COMPITO 1
Estrai alla lettera dalla recensione su Costituzione italiana e Trattati europei tutto il passo che va da "Questa storia è" fino a "scontro in atto.".

#### BRANO DA LEGGERE ####

Costituzione italiana contro Trattati europei

per Gabriella
Autore originale del testo: Alessandro Somma
Fonte: micromega
Url fonte: http://temi.repubblica.it/micromega-online/c%E2%80%99e-spazio-in-europa-per-il-costituzionalismo-antifascista/

COSTITUZIONE ITALIANA CONTRO TRATTATI EUROPEI –  di VLADIMIRO GIACCHE’  – ed. IMPRIMATUR

recensione di Alessandro Somma

Si è cominciato, al principio degli anni ottanta, con il divorzio tra la Banca d’Italia e il Ministero del Tesoro, ovvero con la rimozione dell’obbligo in capo alla prima di acquistare i titoli del debito pubblico che il secondo non riusciva a collocare. Seguì un forte incremento degli interessi, indispensabile a indurre gli investitori a concedere credito allo Stato italiano, all’origine di una drammatica spirale: il notevole aumento del debito pubblico, a sua volta produttivo di un ulteriore incremento degli interessi. Di qui la spinta a cedere all’Europa la sovranità monetaria secondo le modalità descritte nel Trattato di Maastricht, prima fra tutte quelle riguardanti il rapporto tra debito e deficit da un lato, e prodotto interno lordo dall’altro. Si pensò infatti che gli aspetti negativi della cessione avrebbero bilanciato quelli positivi, primo fra tutti l’abbassamento dei tassi di interesse e quindi, in prospettiva, del complessivo debito pubblico italiano.

Il tutto funzionò, ma solo per poco: con lo scoppio dell’attuale crisi economica[1], i tassi di interesse tornarono a salire, sino a raggiungere livelli che ebbero notevoli conseguenze per la vita politica italiana. Con il mitico spread oltre quota 500, l’Unione europea fece pressione affinché Mario Monti formasse un esecutivo detto tecnico, incaricato di realizzare condizioni squisitamente politiche per un ritorno alla normalità: l’ulteriore diminuzione della spesa sociale e nuove riforme del mercato del lavoro nel solco di quanto voluto dai cultori dell’austerità neoliberale. Il tutto ripreso poi da Enrico Letta e, se possibile con maggiore aderenza al pensiero unico, da Matteo Renzi.

Questa storia è nota ed è stata raccontata da molti punti di vista. Quello scelto da Vladimiro Giacché *, il punto di vista delle ricadute sull’ordine costituzionale italiano, è forse quello più trascurato, o comunque quello per il quale mancano ricostruzioni di lungo respiro: non limitate a singoli episodi, ma destinate a mettere in fila gli accadimenti per poi restituirci la dimensione dello scontro in atto.

#### MATERIALE DI LAVORO ####

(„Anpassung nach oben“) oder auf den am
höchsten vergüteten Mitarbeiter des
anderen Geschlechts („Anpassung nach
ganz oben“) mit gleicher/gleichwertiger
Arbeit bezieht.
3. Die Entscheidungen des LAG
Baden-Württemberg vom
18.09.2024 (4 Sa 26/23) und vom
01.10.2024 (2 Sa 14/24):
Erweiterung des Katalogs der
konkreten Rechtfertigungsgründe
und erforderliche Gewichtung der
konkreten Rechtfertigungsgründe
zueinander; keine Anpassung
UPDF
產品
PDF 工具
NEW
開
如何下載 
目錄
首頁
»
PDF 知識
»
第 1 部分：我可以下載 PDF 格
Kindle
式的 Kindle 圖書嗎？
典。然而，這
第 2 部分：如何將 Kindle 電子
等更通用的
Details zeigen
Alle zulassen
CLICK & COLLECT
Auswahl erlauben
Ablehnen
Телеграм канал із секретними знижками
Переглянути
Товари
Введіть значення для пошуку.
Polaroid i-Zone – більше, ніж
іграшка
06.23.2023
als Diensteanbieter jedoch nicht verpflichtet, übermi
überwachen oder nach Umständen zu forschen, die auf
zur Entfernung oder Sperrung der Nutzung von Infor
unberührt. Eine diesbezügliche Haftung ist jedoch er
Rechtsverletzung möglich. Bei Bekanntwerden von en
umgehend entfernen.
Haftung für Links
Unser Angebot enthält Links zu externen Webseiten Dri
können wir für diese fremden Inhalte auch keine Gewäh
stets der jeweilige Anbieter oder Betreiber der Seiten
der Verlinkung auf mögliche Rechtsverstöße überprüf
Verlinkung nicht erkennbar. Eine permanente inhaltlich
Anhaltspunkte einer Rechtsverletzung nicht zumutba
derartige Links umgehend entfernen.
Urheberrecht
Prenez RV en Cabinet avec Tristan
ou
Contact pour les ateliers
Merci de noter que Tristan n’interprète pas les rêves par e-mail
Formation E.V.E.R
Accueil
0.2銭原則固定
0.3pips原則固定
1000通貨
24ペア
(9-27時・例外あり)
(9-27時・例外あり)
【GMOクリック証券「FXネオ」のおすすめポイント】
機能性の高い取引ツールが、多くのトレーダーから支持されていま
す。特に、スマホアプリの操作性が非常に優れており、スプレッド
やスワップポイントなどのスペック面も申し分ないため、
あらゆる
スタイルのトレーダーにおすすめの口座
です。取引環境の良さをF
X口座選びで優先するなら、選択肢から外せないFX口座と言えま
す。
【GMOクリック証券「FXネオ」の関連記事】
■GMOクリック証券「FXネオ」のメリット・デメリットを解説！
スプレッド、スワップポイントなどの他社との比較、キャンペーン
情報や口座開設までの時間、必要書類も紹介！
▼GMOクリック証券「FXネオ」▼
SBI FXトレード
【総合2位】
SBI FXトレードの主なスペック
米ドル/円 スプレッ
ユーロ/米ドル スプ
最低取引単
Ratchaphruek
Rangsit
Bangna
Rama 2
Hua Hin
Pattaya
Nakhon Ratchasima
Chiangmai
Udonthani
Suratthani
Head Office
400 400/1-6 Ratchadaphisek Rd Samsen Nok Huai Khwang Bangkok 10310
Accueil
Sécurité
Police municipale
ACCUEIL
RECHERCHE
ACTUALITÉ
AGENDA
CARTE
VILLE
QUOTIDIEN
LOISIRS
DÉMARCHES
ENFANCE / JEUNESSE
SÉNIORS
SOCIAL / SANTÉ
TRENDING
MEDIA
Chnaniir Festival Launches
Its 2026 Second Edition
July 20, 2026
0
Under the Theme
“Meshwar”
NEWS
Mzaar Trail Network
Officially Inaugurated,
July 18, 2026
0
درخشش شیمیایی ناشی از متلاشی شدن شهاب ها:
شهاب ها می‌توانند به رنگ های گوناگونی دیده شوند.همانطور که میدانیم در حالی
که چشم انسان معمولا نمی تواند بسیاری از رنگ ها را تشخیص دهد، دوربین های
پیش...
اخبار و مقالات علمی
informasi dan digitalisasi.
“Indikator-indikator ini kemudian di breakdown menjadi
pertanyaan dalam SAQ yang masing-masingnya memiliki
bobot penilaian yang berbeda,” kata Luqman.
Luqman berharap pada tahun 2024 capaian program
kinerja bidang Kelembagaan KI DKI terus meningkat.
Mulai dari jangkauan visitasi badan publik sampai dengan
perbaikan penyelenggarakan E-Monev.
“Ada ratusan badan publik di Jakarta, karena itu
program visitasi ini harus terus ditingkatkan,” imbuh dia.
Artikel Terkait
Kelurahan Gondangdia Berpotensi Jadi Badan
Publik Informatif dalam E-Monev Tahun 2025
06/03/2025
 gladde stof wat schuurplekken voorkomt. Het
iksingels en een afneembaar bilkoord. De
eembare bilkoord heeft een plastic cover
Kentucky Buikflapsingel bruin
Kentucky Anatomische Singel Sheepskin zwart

####

COMPITO 2
Inserisci in una lista JSON di stringhe le righe del materiale di lavoro che vanno dall'inizio fino alla riga che contiene "Rechtsverletzung möglich. Bei", inclusa. Ogni riga diventa una stringa e le righe vuote si omettono.

ESITO DEL COMPITO 1
Questa storia è nota ed è stata raccontata da molti punti di vista. Quello scelto da Vladimiro Giacché *, il punto di vista delle ricadute sull’ordine costituzionale italiano, è forse quello più trascurato, o comunque quello per il quale mancano ricostruzioni di lungo respiro: non limitate a singoli episodi, ma destinate a mettere in fila gli accadimenti per poi restituirci la dimensione dello scontro in atto.

ESITO DEL COMPITO 2
[
  "(„Anpassung nach oben“) oder auf den am",
  "höchsten vergüteten Mitarbeiter des",
  "anderen Geschlechts („Anpassung nach",
  "ganz oben“) mit gleicher/gleichwertiger",
  "Arbeit bezieht.",
  "3. Die Entscheidungen des LAG",
  "Baden-Württemberg vom",
  "18.09.2024 (4 Sa 26/23) und vom",
  "01.10.2024 (2 Sa 14/24):",
  "Erweiterung des Katalogs der",
  "konkreten Rechtfertigungsgründe",
  "und erforderliche Gewichtung der",
  "konkreten Rechtfertigungsgründe",
  "zueinander; keine Anpassung",
  "UPDF",
  "產品",
  "PDF 工具",
  "NEW",
  "開",
  "如何下載 ",
  "目錄",
  "首頁",
  "»",
  "PDF 知識",
  "»",
  "第 1 部分：我可以下載 PDF 格",
  "Kindle",
  "式的 Kindle 圖書嗎？",
  "典。然而，這",
  "第 2 部分：如何將 Kindle 電子",
  "等更通用的",
  "Details zeigen",
  "Alle zulassen",
  "CLICK & COLLECT",
  "Auswahl erlauben",
  "Ablehnen",
  "Телеграм канал із секретними знижками",
  "Переглянути",
  "Товари",
  "Введіть значення для пошуку.",
  "Polaroid i-Zone – більше, ніж",
  "іграшка",
  "06.23.2023",
  "als Diensteanbieter jedoch nicht verpflichtet, übermi",
  "überwachen oder nach Umständen zu forschen, die auf",
  "zur Entfernung oder Sperrung der Nutzung von Infor",
  "unberührt. Eine diesbezügliche Haftung ist jedoch er",
  "Rechtsverletzung möglich. Bei Bekanntwerden von en"
]